* The request
Leave out every picture, then transcribe the rest of the listing exactly.

--- START OF Input material ---

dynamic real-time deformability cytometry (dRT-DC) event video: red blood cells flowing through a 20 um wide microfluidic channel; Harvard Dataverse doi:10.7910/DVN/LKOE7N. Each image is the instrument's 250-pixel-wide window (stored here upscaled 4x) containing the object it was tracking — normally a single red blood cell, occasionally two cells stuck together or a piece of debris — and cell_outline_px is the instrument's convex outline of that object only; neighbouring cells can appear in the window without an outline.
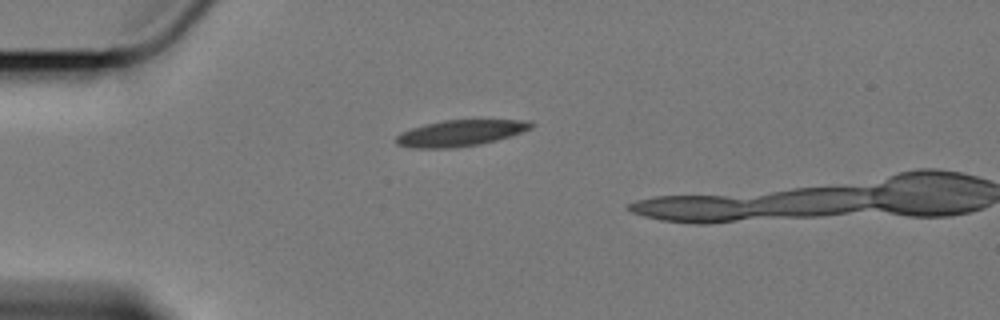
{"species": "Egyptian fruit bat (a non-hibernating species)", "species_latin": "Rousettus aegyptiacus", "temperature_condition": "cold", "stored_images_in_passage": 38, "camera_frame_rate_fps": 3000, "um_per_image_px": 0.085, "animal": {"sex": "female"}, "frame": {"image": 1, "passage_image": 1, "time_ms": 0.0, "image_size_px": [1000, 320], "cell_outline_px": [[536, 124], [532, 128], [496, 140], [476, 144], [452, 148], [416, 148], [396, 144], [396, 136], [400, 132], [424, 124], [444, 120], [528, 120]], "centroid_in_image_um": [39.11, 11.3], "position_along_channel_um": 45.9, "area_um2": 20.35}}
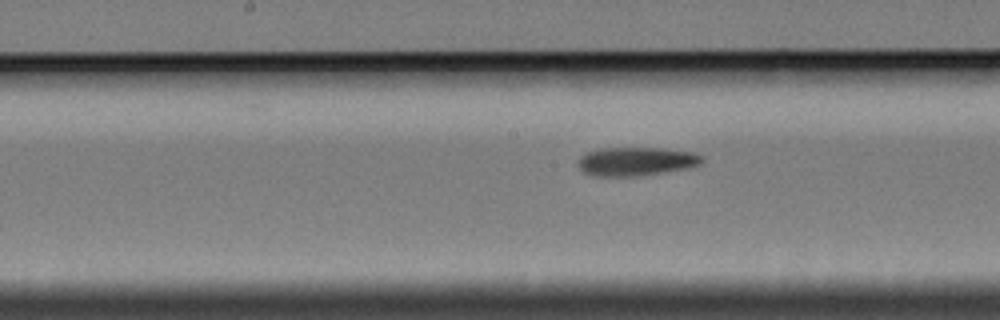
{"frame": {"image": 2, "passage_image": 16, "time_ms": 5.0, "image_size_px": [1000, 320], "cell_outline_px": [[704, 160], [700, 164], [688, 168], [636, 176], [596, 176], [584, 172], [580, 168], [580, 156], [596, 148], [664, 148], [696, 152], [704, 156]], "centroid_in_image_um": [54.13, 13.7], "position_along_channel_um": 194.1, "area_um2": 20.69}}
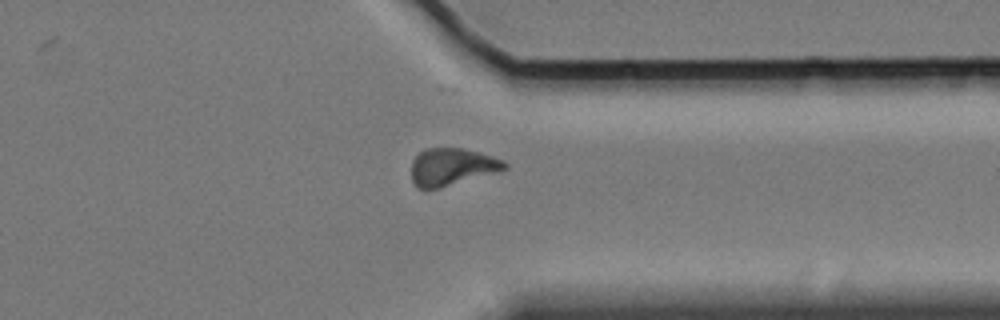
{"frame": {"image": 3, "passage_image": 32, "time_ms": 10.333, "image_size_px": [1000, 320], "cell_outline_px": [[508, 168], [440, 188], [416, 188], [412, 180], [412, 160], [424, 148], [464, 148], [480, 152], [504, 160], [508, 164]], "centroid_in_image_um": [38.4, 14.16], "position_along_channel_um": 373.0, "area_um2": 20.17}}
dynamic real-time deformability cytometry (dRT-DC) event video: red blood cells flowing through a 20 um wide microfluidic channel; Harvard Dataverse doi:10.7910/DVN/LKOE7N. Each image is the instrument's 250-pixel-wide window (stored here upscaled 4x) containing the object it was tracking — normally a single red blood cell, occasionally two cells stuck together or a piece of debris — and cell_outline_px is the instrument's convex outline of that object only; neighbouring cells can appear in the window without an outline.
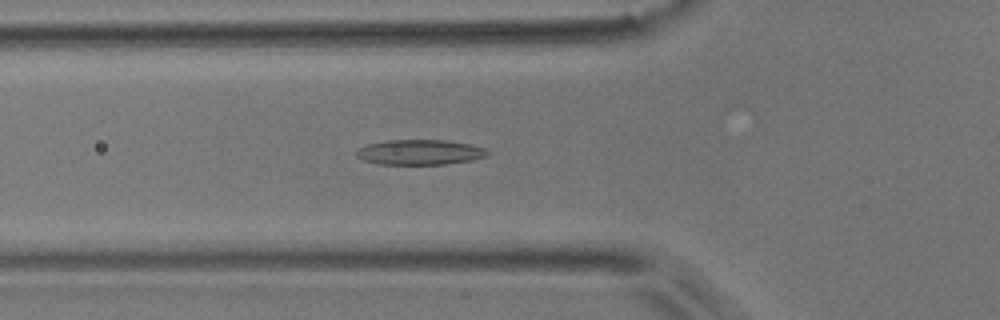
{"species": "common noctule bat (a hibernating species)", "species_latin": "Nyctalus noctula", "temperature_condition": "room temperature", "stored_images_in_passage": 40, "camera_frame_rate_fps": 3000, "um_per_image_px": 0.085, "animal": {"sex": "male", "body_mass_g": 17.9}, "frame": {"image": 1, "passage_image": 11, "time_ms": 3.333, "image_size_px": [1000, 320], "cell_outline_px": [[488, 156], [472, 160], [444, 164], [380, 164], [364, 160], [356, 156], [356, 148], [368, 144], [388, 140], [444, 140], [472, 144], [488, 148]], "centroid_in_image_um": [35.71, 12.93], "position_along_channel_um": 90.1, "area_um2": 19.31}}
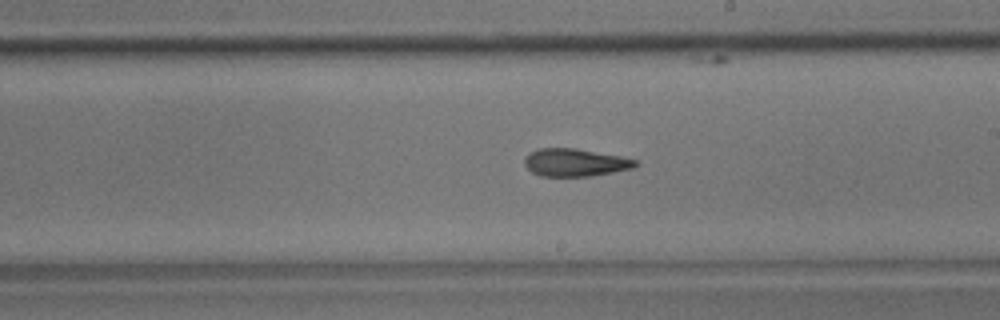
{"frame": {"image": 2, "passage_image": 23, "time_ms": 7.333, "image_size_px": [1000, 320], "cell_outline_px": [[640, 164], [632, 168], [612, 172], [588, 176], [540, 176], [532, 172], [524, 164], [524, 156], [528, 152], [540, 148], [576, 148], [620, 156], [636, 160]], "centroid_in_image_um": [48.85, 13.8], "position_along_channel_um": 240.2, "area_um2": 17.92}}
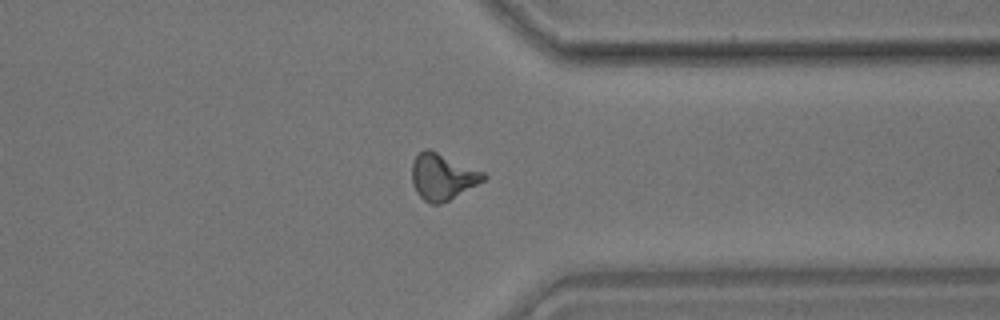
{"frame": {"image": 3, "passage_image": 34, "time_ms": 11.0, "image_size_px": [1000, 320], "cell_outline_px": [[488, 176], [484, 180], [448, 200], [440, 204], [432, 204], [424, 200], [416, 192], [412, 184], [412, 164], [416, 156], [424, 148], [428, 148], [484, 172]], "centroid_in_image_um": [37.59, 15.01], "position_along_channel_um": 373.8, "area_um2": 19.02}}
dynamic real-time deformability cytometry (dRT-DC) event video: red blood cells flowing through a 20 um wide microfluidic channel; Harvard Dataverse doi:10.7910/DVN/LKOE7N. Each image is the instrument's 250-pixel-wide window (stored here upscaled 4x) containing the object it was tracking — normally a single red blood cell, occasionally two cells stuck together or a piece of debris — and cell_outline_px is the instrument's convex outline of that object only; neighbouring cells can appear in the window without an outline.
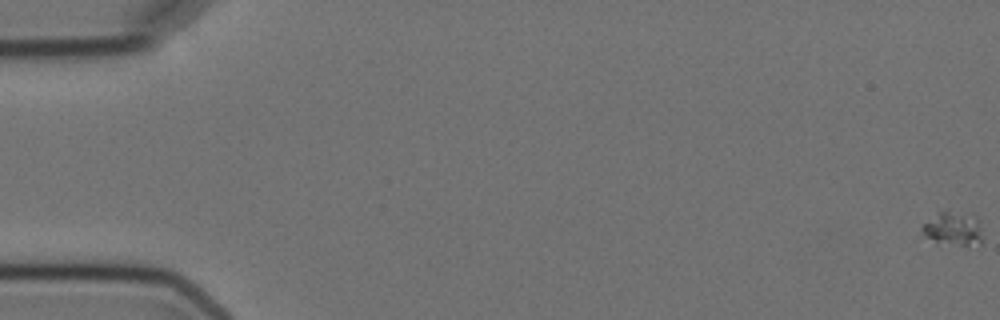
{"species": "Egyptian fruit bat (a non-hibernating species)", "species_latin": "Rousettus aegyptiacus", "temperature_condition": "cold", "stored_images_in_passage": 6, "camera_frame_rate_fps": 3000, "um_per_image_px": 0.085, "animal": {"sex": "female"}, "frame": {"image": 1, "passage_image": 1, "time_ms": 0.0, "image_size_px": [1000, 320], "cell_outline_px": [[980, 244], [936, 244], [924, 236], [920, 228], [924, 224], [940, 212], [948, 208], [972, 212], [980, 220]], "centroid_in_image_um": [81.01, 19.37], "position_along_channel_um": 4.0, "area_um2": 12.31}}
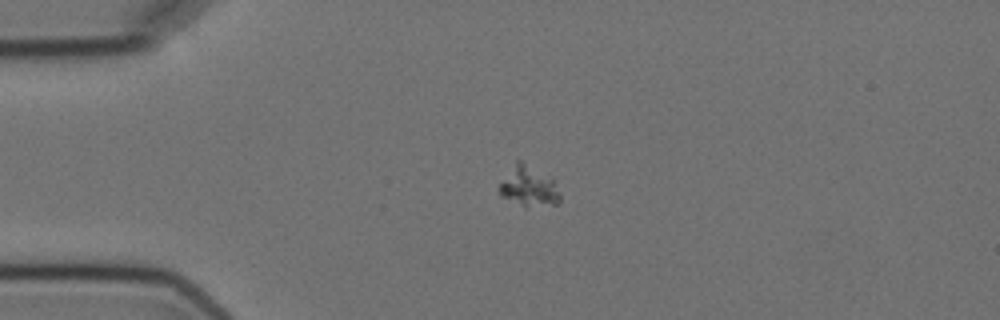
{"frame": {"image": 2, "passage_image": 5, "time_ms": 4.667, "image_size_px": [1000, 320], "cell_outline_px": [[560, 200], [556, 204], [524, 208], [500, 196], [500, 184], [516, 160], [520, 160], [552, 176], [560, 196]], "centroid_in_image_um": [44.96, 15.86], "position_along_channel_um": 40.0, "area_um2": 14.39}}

--- END OF Input material ---

* Worked solution
dynamic real-time deformability cytometry (dRT-DC) event video: red blood cells flowing through a 20 um wide microfluidic channel; Harvard Dataverse doi:10.7910/DVN/LKOE7N. Each image is the instrument's 250-pixel-wide window (stored here upscaled 4x) containing the object it was tracking — normally a single red blood cell, occasionally two cells stuck together or a piece of debris — and cell_outline_px is the instrument's convex outline of that object only; neighbouring cells can appear in the window without an outline.
{"species": "Egyptian fruit bat (a non-hibernating species)", "species_latin": "Rousettus aegyptiacus", "temperature_condition": "cold", "stored_images_in_passage": 38, "camera_frame_rate_fps": 3000, "um_per_image_px": 0.085, "animal": {"sex": "female"}, "frame": {"image": 1, "passage_image": 1, "time_ms": 0.0, "image_size_px": [1000, 320], "cell_outline_px": [[536, 124], [532, 128], [496, 140], [476, 144], [452, 148], [416, 148], [396, 144], [396, 136], [400, 132], [424, 124], [444, 120], [528, 120]], "centroid_in_image_um": [39.11, 11.3], "position_along_channel_um": 45.9, "area_um2": 20.35}}
{"frame": {"image": 2, "passage_image": 16, "time_ms": 5.0, "image_size_px": [1000, 320], "cell_outline_px": [[704, 160], [700, 164], [688, 168], [636, 176], [596, 176], [584, 172], [580, 168], [580, 156], [596, 148], [664, 148], [696, 152], [704, 156]], "centroid_in_image_um": [54.13, 13.7], "position_along_channel_um": 194.1, "area_um2": 20.69}}
{"frame": {"image": 3, "passage_image": 32, "time_ms": 10.333, "image_size_px": [1000, 320], "cell_outline_px": [[508, 168], [440, 188], [416, 188], [412, 180], [412, 160], [424, 148], [464, 148], [480, 152], [504, 160], [508, 164]], "centroid_in_image_um": [38.4, 14.16], "position_along_channel_um": 373.0, "area_um2": 20.17}}
dynamic real-time deformability cytometry (dRT-DC) event video: red blood cells flowing through a 20 um wide microfluidic channel; Harvard Dataverse doi:10.7910/DVN/LKOE7N. Each image is the instrument's 250-pixel-wide window (stored here upscaled 4x) containing the object it was tracking — normally a single red blood cell, occasionally two cells stuck together or a piece of debris — and cell_outline_px is the instrument's convex outline of that object only; neighbouring cells can appear in the window without an outline.
{"species": "common noctule bat (a hibernating species)", "species_latin": "Nyctalus noctula", "temperature_condition": "room temperature", "stored_images_in_passage": 40, "camera_frame_rate_fps": 3000, "um_per_image_px": 0.085, "animal": {"sex": "male", "body_mass_g": 17.9}, "frame": {"image": 1, "passage_image": 11, "time_ms": 3.333, "image_size_px": [1000, 320], "cell_outline_px": [[488, 156], [472, 160], [444, 164], [380, 164], [364, 160], [356, 156], [356, 148], [368, 144], [388, 140], [444, 140], [472, 144], [488, 148]], "centroid_in_image_um": [35.71, 12.93], "position_along_channel_um": 90.1, "area_um2": 19.31}}
{"frame": {"image": 2, "passage_image": 23, "time_ms": 7.333, "image_size_px": [1000, 320], "cell_outline_px": [[640, 164], [632, 168], [612, 172], [588, 176], [540, 176], [532, 172], [524, 164], [524, 156], [528, 152], [540, 148], [576, 148], [620, 156], [636, 160]], "centroid_in_image_um": [48.85, 13.8], "position_along_channel_um": 240.2, "area_um2": 17.92}}
{"frame": {"image": 3, "passage_image": 34, "time_ms": 11.0, "image_size_px": [1000, 320], "cell_outline_px": [[488, 176], [484, 180], [448, 200], [440, 204], [432, 204], [424, 200], [416, 192], [412, 184], [412, 164], [416, 156], [424, 148], [428, 148], [484, 172]], "centroid_in_image_um": [37.59, 15.01], "position_along_channel_um": 373.8, "area_um2": 19.02}}
dynamic real-time deformability cytometry (dRT-DC) event video: red blood cells flowing through a 20 um wide microfluidic channel; Harvard Dataverse doi:10.7910/DVN/LKOE7N. Each image is the instrument's 250-pixel-wide window (stored here upscaled 4x) containing the object it was tracking — normally a single red blood cell, occasionally two cells stuck together or a piece of debris — and cell_outline_px is the instrument's convex outline of that object only; neighbouring cells can appear in the window without an outline.
{"species": "Egyptian fruit bat (a non-hibernating species)", "species_latin": "Rousettus aegyptiacus", "temperature_condition": "cold", "stored_images_in_passage": 6, "camera_frame_rate_fps": 3000, "um_per_image_px": 0.085, "animal": {"sex": "female"}, "frame": {"image": 1, "passage_image": 1, "time_ms": 0.0, "image_size_px": [1000, 320], "cell_outline_px": [[980, 244], [936, 244], [924, 236], [920, 228], [924, 224], [940, 212], [948, 208], [972, 212], [980, 220]], "centroid_in_image_um": [81.01, 19.37], "position_along_channel_um": 4.0, "area_um2": 12.31}}
{"frame": {"image": 2, "passage_image": 5, "time_ms": 4.667, "image_size_px": [1000, 320], "cell_outline_px": [[560, 200], [556, 204], [524, 208], [500, 196], [500, 184], [516, 160], [520, 160], [552, 176], [560, 196]], "centroid_in_image_um": [44.96, 15.86], "position_along_channel_um": 40.0, "area_um2": 14.39}}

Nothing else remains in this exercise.